Xiaobin Luo, Toshitatsu Nagayasu, Yuhao Zhang, Zhi He, Jia Yang, Chengli Li, Guman Duan, Qunchuan Zong, Yun Liu, Kaiyuan Yang, Kaige Mao, Pengchao Ma, Zifan Li, Yating Zhao, KunKoo Kim, Jie Zhang, Zide Wang, Yuyang Luo, Jingsong Lu, Sengpav Tong…Xiumei Wang
Bioactive Materials  Available online: 4 March 2026
DOI:https://doi.org/10.1016/j.bioactmat.2026.03.009

Highlights

• This platform facilitated the self-resolution of the nerve end interface, including sustained suppression of VEGFR2 phosphorylation and coordinated mechanotransduction signaling.
• Utilizes 3D bioprinting to pre-pattern GelMA MPs, resulting in aligned hydrogel microsphere fibers with topological structures.
• GelMA^MAVP MPs distributed in the peripheral nerve stumps indirectly downregulated pain-related proteins in DRG and spinal horn cord.

Abstract

Stump neuromas represent nonfunctional redundant tissue that frequently elicits neuropathic pain through disorganized axonal regeneration, pathological angiogenesis, scar hyperplasia, and chronic neuroinflammation. Current therapeutic strategies fail to adequately address the underlying pathophysiology, particularly the excessive production of reactive oxygen species resulting from dysregulated vascular proliferation and activation. To tackle this issue, we developed photo-crosslinked gelatin methacryloyl (GelMA) microspheres covalently functionalized with methacryloyl-modified anti-VEGFR2 peptides (MAVP) to modulate pathological angiogenesis. These functionalized microspheres were fabricated into linear arrays via 3D printing and integrated within a progressively spatial-constrictive conduit. This platform facilitated the self-resolution of the nerve end interface, including sustained suppression of VEGFR2 phosphorylation and coordinated mechanotransduction signaling, thereby inhibiting neuroinflammatory responses and angiogenesis. In a sciatic nerve ligation model, GelMA^MAVP MPs system demonstrated markedly superior analgesic efficacy over the conventional VEGFR2 inhibitor vandetanib. In a stump neuroma model, GelMA^MAVP MPs effectively normalized the peripheral end interface microenvironment by inhibiting neovascularization, M1 macrophage polarization, and fibrotic scar formation.

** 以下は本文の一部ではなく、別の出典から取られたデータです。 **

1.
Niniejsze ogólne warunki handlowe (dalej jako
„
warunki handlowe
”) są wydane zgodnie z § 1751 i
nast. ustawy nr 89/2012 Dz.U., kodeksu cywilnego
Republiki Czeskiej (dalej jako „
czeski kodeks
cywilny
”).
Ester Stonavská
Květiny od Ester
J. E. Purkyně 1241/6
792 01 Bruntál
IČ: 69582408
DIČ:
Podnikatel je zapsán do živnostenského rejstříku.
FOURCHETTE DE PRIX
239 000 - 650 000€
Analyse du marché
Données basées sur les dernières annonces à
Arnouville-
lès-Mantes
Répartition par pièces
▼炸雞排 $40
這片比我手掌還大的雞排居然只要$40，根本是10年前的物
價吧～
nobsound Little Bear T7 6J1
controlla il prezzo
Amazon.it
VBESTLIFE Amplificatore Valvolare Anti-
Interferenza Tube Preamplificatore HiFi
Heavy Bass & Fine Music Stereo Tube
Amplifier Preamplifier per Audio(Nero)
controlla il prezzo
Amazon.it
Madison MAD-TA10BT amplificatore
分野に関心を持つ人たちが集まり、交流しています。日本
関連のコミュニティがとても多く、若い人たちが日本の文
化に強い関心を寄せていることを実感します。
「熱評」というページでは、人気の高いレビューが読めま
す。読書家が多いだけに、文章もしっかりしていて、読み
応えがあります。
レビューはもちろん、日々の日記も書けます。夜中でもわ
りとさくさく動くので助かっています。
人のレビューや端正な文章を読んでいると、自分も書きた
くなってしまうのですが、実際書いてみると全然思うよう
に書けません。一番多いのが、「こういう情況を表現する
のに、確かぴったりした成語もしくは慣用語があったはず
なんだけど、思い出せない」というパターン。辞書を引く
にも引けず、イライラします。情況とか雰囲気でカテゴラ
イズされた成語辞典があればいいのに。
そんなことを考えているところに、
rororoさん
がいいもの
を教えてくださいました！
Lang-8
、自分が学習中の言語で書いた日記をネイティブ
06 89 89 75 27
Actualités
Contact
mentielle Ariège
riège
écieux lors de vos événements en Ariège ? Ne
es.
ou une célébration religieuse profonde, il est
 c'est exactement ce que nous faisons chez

Furthermore, GelMA^MAVP MPs distributed in the peripheral nerve stumps indirectly downregulated pain-related proteins (TRPA1/CGRP) in dorsal root ganglia and suppressed spinal microglial activation. Overall, this study presents a comprehensive and safe vascular-targeted strategy promoting nerve end interface self-resolution and prevention of neuropathic pain.